How Can We Communicate Better At Work?

by Department of Agriculture: Animal and Plant Health Inspection
Have you ever received or given ambiguous instructions? Do you always provide information through memos or other written communication? Are poor cooperation, lower productivity, tension, gossip and/or rumors the results?

Experience shows that there are many ways we can enhance our communication skills. For the next 30 days try some new techniques and follow the tips for good communication listed below and see the difference!

Communication is a two-way process. The speaker gives information and the listener provides feedback. If the listener does not provide feedback, then the speaker must ask for it. Example: As the listener, paraphrase what you hear the speaker saying or ask questions to clarify. If the speaker asks for feedback, he/she might say, Awhat are your thoughts on this proposal?

Understand that not everyone is going to agree with you. Respect other people’s ideas.

Communicate purposefully. Think about what you want to convey and ask yourself if your message is clear. Ambiguity is generally caused by failure to be specific. Example: Instead of saying, I need this report next week, say what you really mean, AI need it Monday morning. In the first example, the employee may operate under the assumption that any time next week is fine, but will fall short of your expectations when the report is not completed by Monday morning.

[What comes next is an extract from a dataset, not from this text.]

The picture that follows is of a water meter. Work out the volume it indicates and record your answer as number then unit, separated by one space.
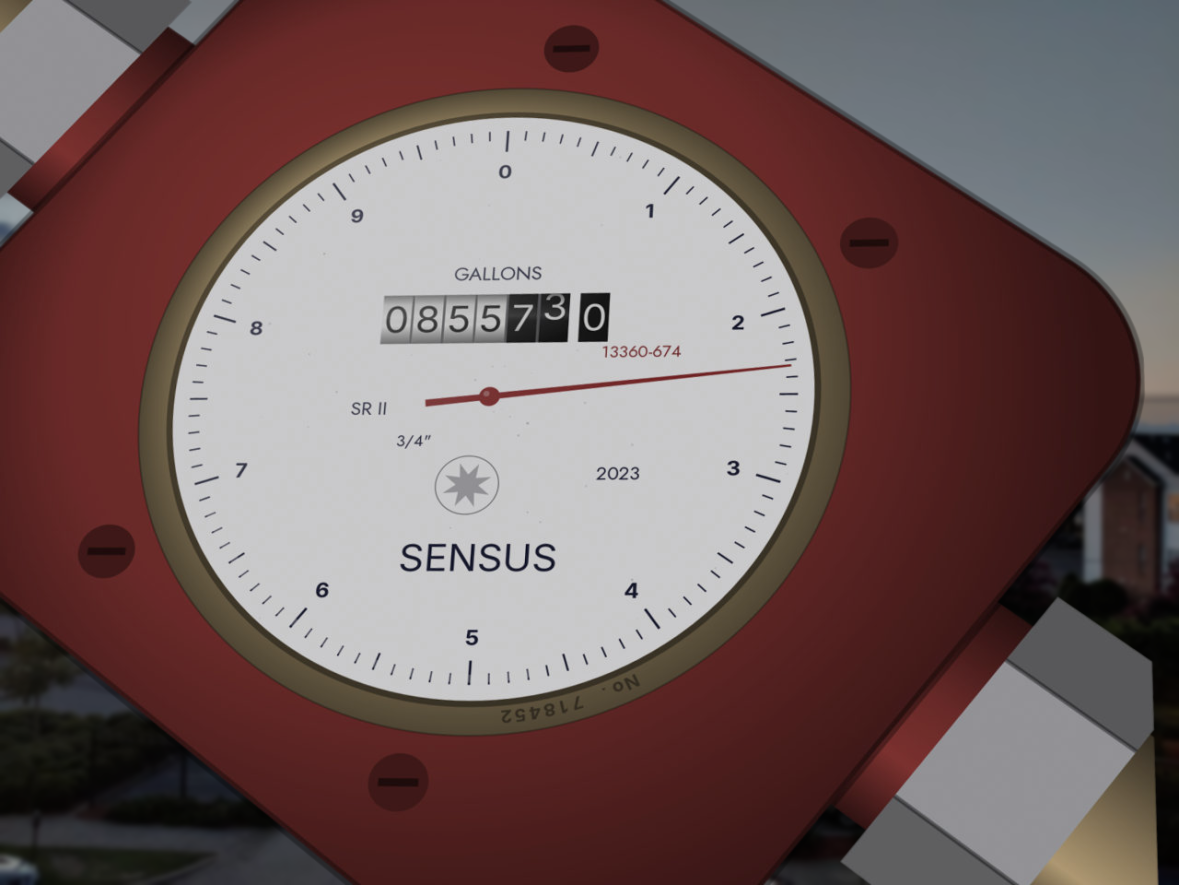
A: 855732.3 gal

Be reliable. Managers and employees who lack credibility fail to create open lines of communication and inhibit the growth of trust. For example: If you say you are going to do something by a certain date, do it. If something beyond your control interferes with accomplishment of the task, tell the person before the due date to avoid catching them off guard.

There is no substitute for face-to-face communication with employees. Written communications such as memos, electronic mail and posting items on a bulletin board are not as successful as personal contact even though they are all effective means of communicating some types of information.

Really listen to your employees and colleagues; acknowledge their input and show respect when they speak. People tend to feel more a part of the team and will be more productive. Example: Ask questions to show your interest and acknowledge feelings.

Providing current information to employees helps them to feel like an integral part of the organization. Withholding information fosters distrust and allows rumors to perpetuate.


The following examples provide you with tips to improve your communication skills and cites examples of barriers to avoid in your communication with others.

TIPS FOR EFFECTIVE COMMUNICATION

1. Listen attentively
2. Ask questions and invite questions
3. Provide feedback to others and ask for feedback
4. Be tolerant of others
5. Be honest
6. Demonstrate respect by being open
7. Clarify your own ideas before communicating
8. Communicate purposely - Focus on your real message
9. Consider the timing, setting, and social climate
10. Acknowledge the other person’s perspectives and explain your own perspectives
11. Consult others when planning to communicate
12. Be cognizant of your tone, expression, and receptiveness
13. Demonstrate empathy
14. Have a sense of humor
15. Look for a common goal (s)
16. Ensure that your actions support your communications
17. Put yourself in the other person’s shoes
18. Communicate not only for today, but for the future as well



OBSTACLES TO EFFECTIVE COMMUNICATION

1. Poor listening skills
2. Lack of interest
3. Lack of trust
4. Stereotyping
5. Power struggle
6. Intimidation
7. Inability to understand the other party or no desire to understand the other party
8. Avoiding the issues
9. Mechanical problems - inadequate PA system, problems with integrative technology
10. Language barriers
11. Low self-concept
12. Defensiveness
13. Inaccurate assumptions
In May, 1996, APHIS employees were notified of the creation of a new program called Conflict Prevention and Resolution (CPR). CPR became operational on June 3, 1996. The focus of the program is mediation, a form of conflict resolution which uses a neutral third party to assist in the resolution process.